[[ EXERCISE TEXT open ]]

This post was researched and written by Holly Rose, she is a writer, blogger, environmentalist, and Kiss The Ground accredited soil advocate. She writes about regenerative agriculture, sacred ecology, and rewilding on her blog HollyRose.eco / Instagram @hollyrose.eco
As I’ve worked through learning the circular stories of provenance behind the products and services I consume daily, I’ve become more aware of just how much we use and abuse the living world – which wholly supports all our lives, each moment of every day.
Not a shred of our collective reality would exist without the benevolence of our biosphere, and it is our disconnection from this truth that sits at the base of just about every issue we face.
For our entire lives, we breathe oxygen produced in an act of reciprocity through the carbon exchange of plants in our biosphere. Every morsel of food we’ve ever eaten was created through symbiosis with the elements, allowing plants to not only feed themselves but also offer up nutrients to us as well (and other heterotrophs).

[[ EXERCISE TEXT closed ]]
[[ SUPPLIED ENTRIES open ]]

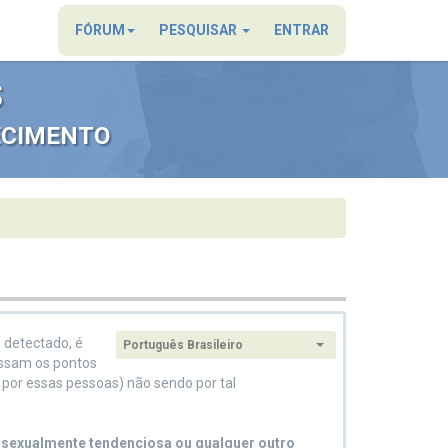
×
FÓRUM
PESQUISAR
ENTRAR
S
ECIMENTO
 detectado, é
Português Brasileiro
Idioma:
essam os pontos
por essas pessoas) não sendo por tal
, sexualmente tendenciosa ou qualquer outro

[[ SUPPLIED ENTRIES closed ]]

** PROMPT 1 **
Answer these from the post on the biosphere:
(a) What accreditation does Holly Rose hold?
(b) Without what would not a shred of our collective reality exist?
(c) Besides us, to whom do plants also offer up nutrients?
** PROMPT 2 **
Repeat the post on the biosphere word for word, beginning at the words "Not a shred" and stopping after "(and other heterotrophs).".
** PROMPT 3 **
Write what comes next in the post on the biosphere, picking up after its final sentence.
The lines are material separate from the post on the biosphere.

** RESPONSE 1 **
(a) She is a Kiss The Ground accredited soil advocate.
(b) The benevolence of our biosphere.
(c) Other heterotrophs.

** RESPONSE 2 **
Not a shred of our collective reality would exist without the benevolence of our biosphere, and it is our disconnection from this truth that sits at the base of just about every issue we face.
For our entire lives, we breathe oxygen produced in an act of reciprocity through the carbon exchange of plants in our biosphere. Every morsel of food we’ve ever eaten was created through symbiosis with the elements, allowing plants to not only feed themselves but also offer up nutrients to us as well (and other heterotrophs).

** RESPONSE 3 **
The shelters we live in were built from the torsos of forests and ripped from the depths of quarries to protect us from the elements. Plant fibres frame our bodies too, whether our clothing is made up of natural materials, or Frankenstein fabrics derived from fossil fuels – which themselves were made from cycads (seed plants) that died millions of years ago – plants dress us too. Even when we find refuge or decoration in the skins, furs and feathers of fellow heterotrophs, their bodies were formed from plant persons also.
Potable water is a product of plants as well, filtered through soil, which when healthy is made up of living and decomposing plant life. If the soil has been cared for by plants, rainfall is filtered through its system, delving deep through its various layers until it reaches impenetrable clay, where it follows the flow of gravity leading it to escape into a spring, which leads to many of the streams and rivers which come our way. If soil isn’t healthy, because it is void of plants, then that soil turns to clay and the water cycle which brings us life never penetrates to be filtered, running off into our waterways to create brown, undrinkable water.
Worldwide, between 50,000 and 80,000 flowering plants are used medicinally.